When the First Antibiotic Doesn’t Work

If amoxicillin or penicillin VK alone isn’t resolving the infection, the next step is usually amoxicillin-clavulanate, which pairs amoxicillin with a second compound that disables the defense mechanism some bacteria use to resist penicillin. The standard dose is 500/125 mg three times a day for 7 days. This broader-spectrum option handles more stubborn infections, particularly when the bacteria involved have developed some resistance to plain amoxicillin.

Alternatives If You’re Allergic to Penicillin

A penicillin allergy rules out both amoxicillin and penicillin VK since they’re in the same drug family. Two main alternatives are used instead:

  • Azithromycin: Taken as a higher loading dose of 500 mg on the first day, then 250 mg daily for the next four days. This shorter course makes it convenient, and it’s generally well tolerated.
  • Clindamycin: Taken as 300 mg every 6 hours for 3 to 7 days. Clindamycin penetrates bone tissue well, which makes it particularly useful for deeper jaw infections. It’s worth noting that clindamycin carries a higher risk of a gut-related side effect called C. diff, a type of diarrhea caused by disruption to your intestinal bacteria, so it’s typically reserved for situations where other options won’t work.

If neither azithromycin nor clindamycin fully controls the infection on its own, metronidazole (500 mg three times daily for 7 days) can be added on top. Metronidazole is especially effective against anaerobic bacteria, the type that thrives in the low-oxygen environment deep inside an abscess. It’s rarely used alone for dental infections but works well as a complement when the primary antibiotic needs reinforcement.

Children Need Weight-Based Dosing

Kids aren’t simply given smaller adult pills. Their doses are calculated by body weight. Amoxicillin for children is typically prescribed at 20 to 45 mg per kilogram of body weight per day, split into doses every 8 or 12 hours, with a maximum single dose of 500 mg. Azithromycin follows a similar pattern: 10 to 12 mg per kilogram on the first day, then about half that dose daily for the remaining days.

For children with penicillin allergies, azithromycin and cephalexin are common alternatives. Clindamycin is also used in pediatric dentistry at 20 to 30 mg per kilogram per day. Doxycycline is generally reserved for children over 8 years old. A pediatric dentist will choose the right option based on the child’s age, weight, allergy profile, and the type of infection.

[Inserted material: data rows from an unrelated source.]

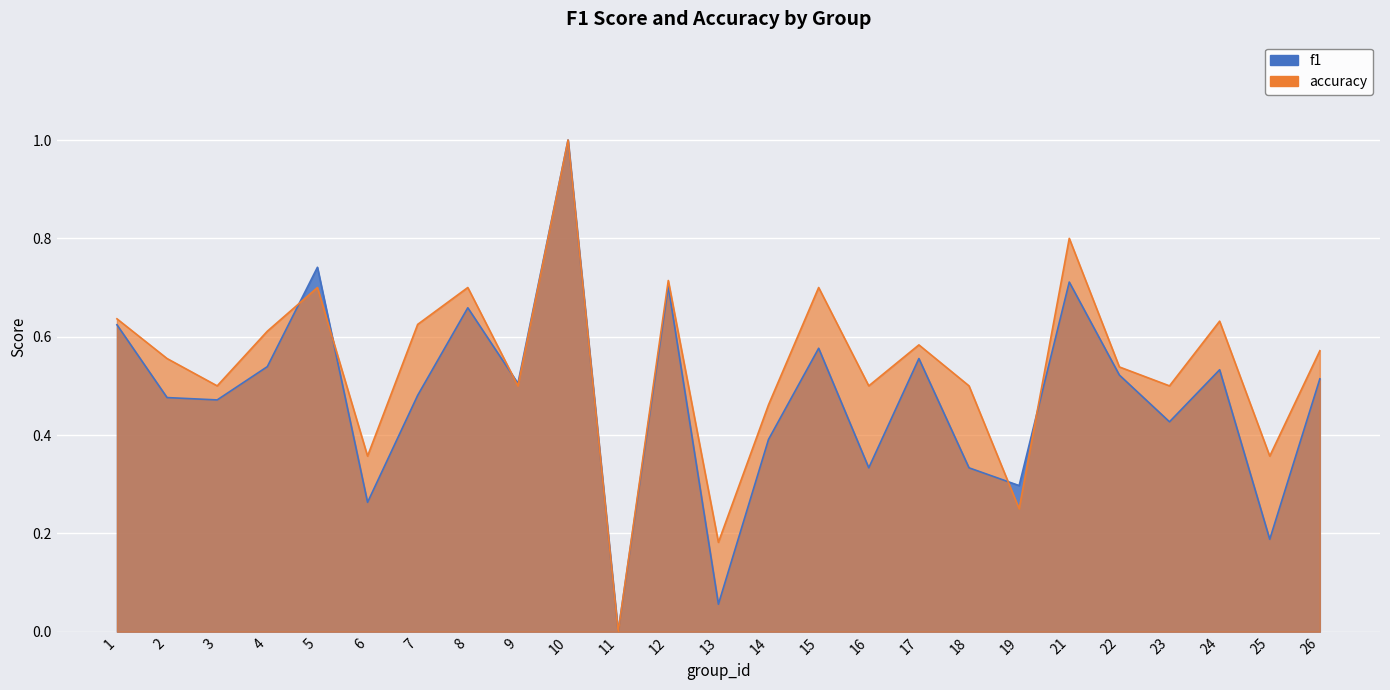

True or false: f1 and accuracy intersect in this chart.

True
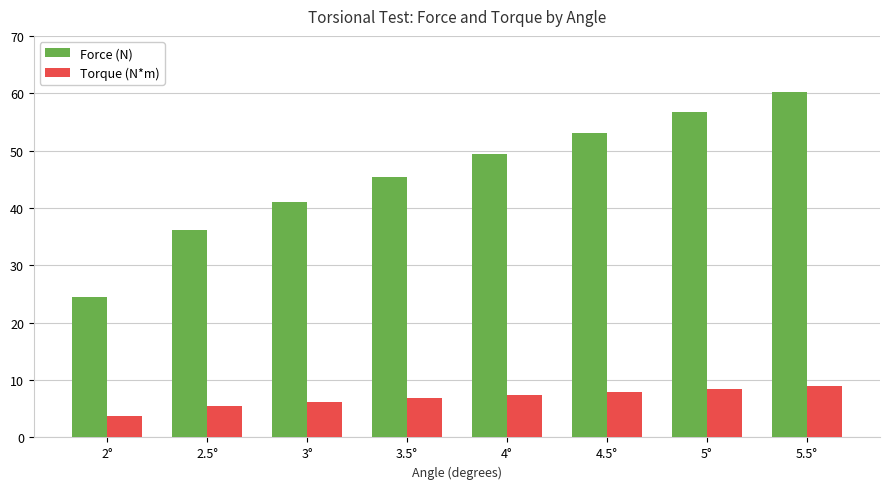

Is the value of Torque (N*m) at 4° greater than the value of Force (N) at 4.5°?

No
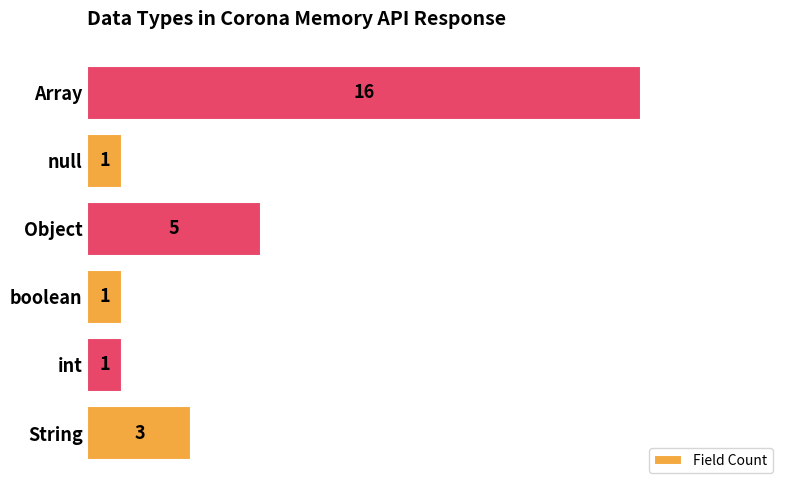

At which category does the chart reach its peak across all series?

Array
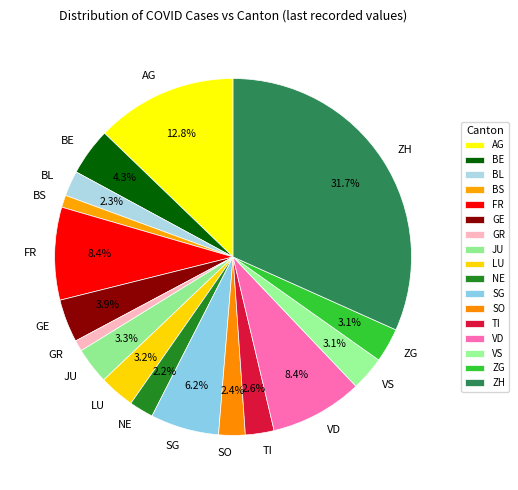

Which category has the biggest portion of the pie?

ZH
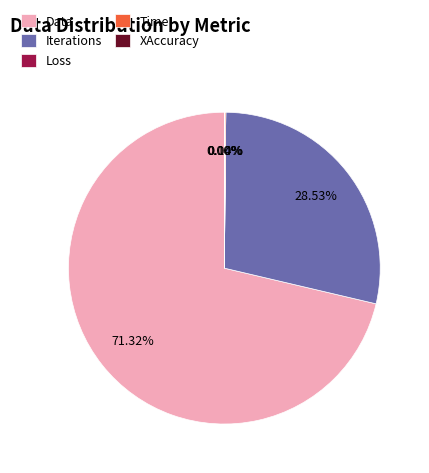

Which slice is the largest?

Data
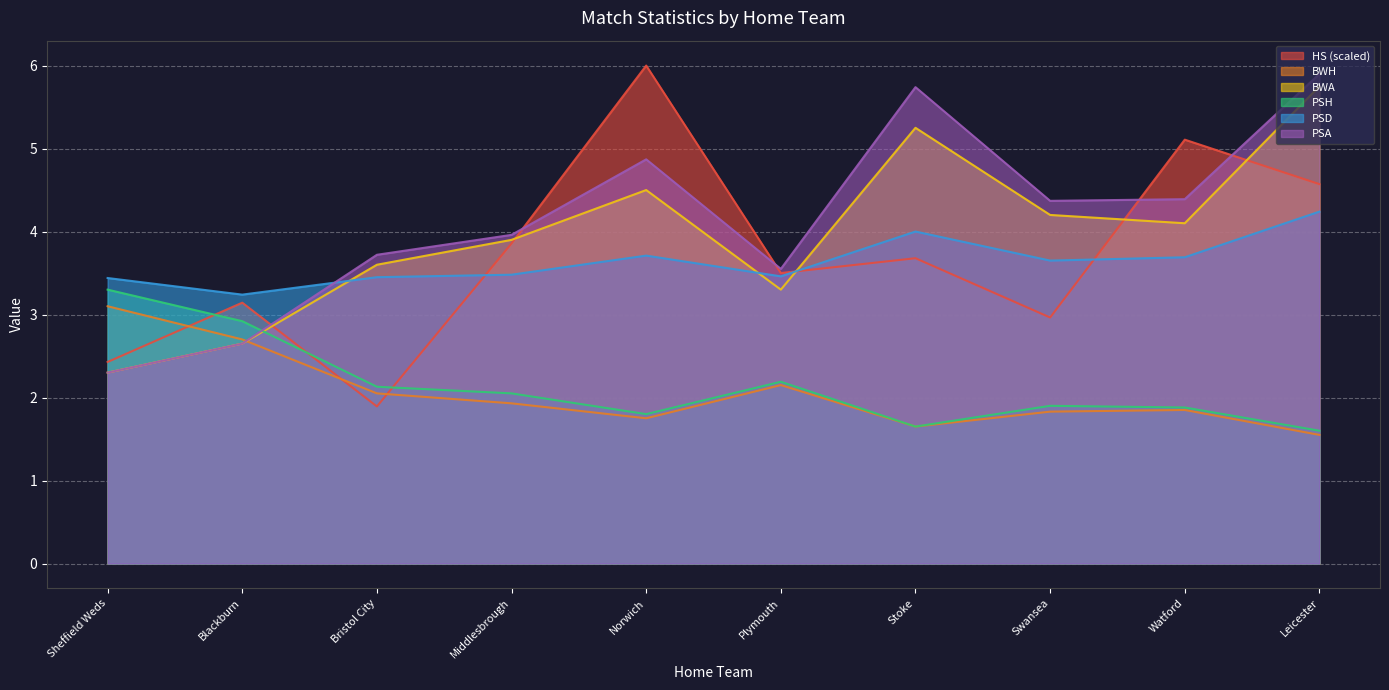

At Leicester, list the series in order from largest to smallest.

PSA, BWA, HS, PSD, PSH, BWH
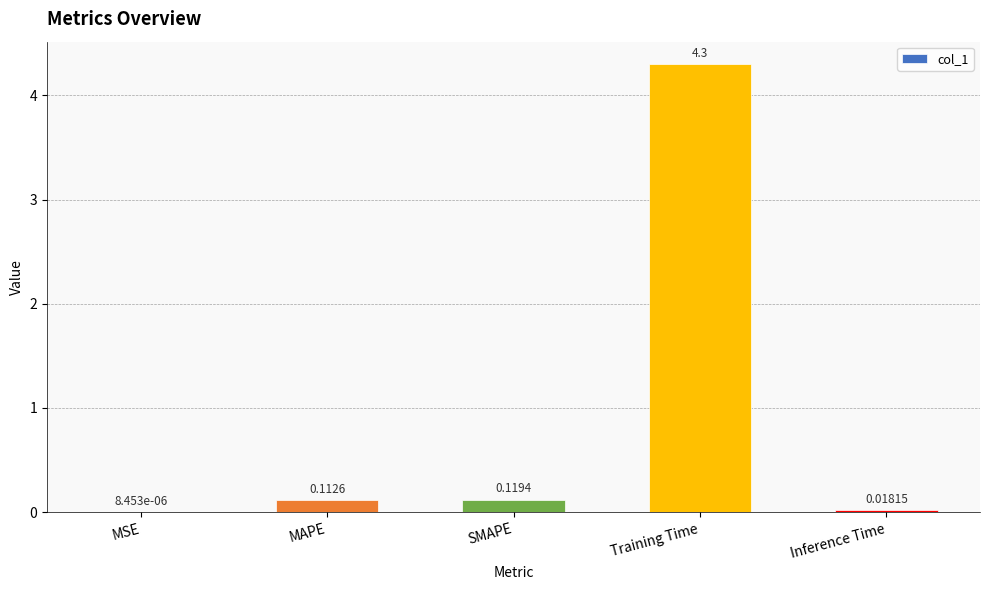

Are the bars horizontal?

No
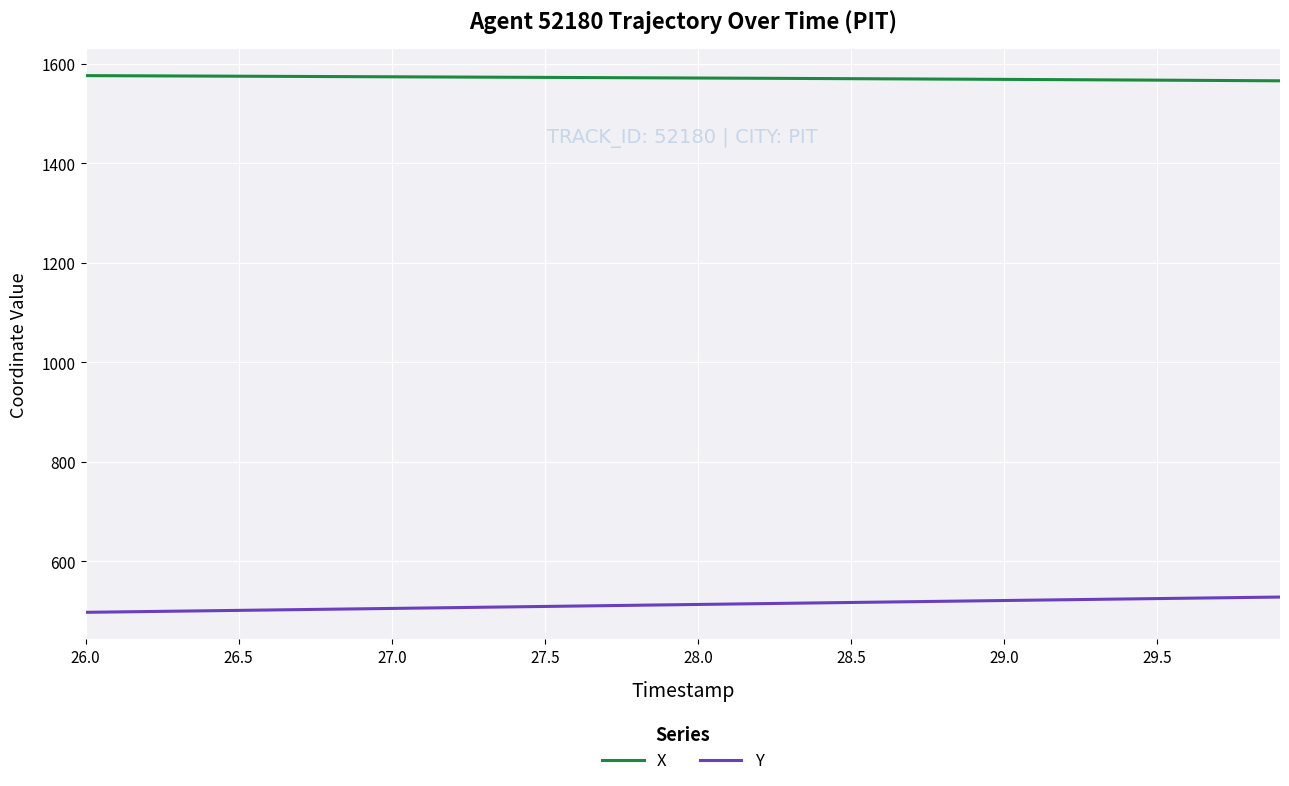

List the series in order of their overall mean, highest first.

X, Y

Antibiotics Alone Don’t Fix the Problem

This is the part many people don’t realize when searching for which antibiotic to take: antibiotics control the infection, but they don’t eliminate the source. A tooth infection happens because bacteria have reached the inner pulp of the tooth or the surrounding bone, usually through a deep cavity, a crack, or advanced gum disease. Until that source is addressed through a dental procedure (a root canal, extraction, or drainage of an abscess), the infection will almost always come back once you stop the antibiotic.

Think of antibiotics as buying time and reducing the bacterial load so your body, and your dentist, can deal with the underlying problem. Delaying dental treatment while relying on repeated antibiotic courses contributes to antibiotic resistance and leaves you vulnerable to recurrence.

Signs the Infection Is Becoming Dangerous

Most tooth infections stay localized, but in rare cases they can spread to the throat, neck, or bloodstream. Swelling that extends below the jaw, into the floor of the mouth, or around the eye is a red flag. If you develop a fever above 101°F along with a rapid heart rate, rapid breathing, confusion, difficulty swallowing, or trouble breathing, the infection may be progressing toward a life-threatening condition called sepsis. These symptoms warrant an emergency room visit, not a dental office appointment. Dental infections that spread to the airway can become fatal quickly, and IV antibiotics and surgical drainage in a hospital setting are the only appropriate treatment at that stage.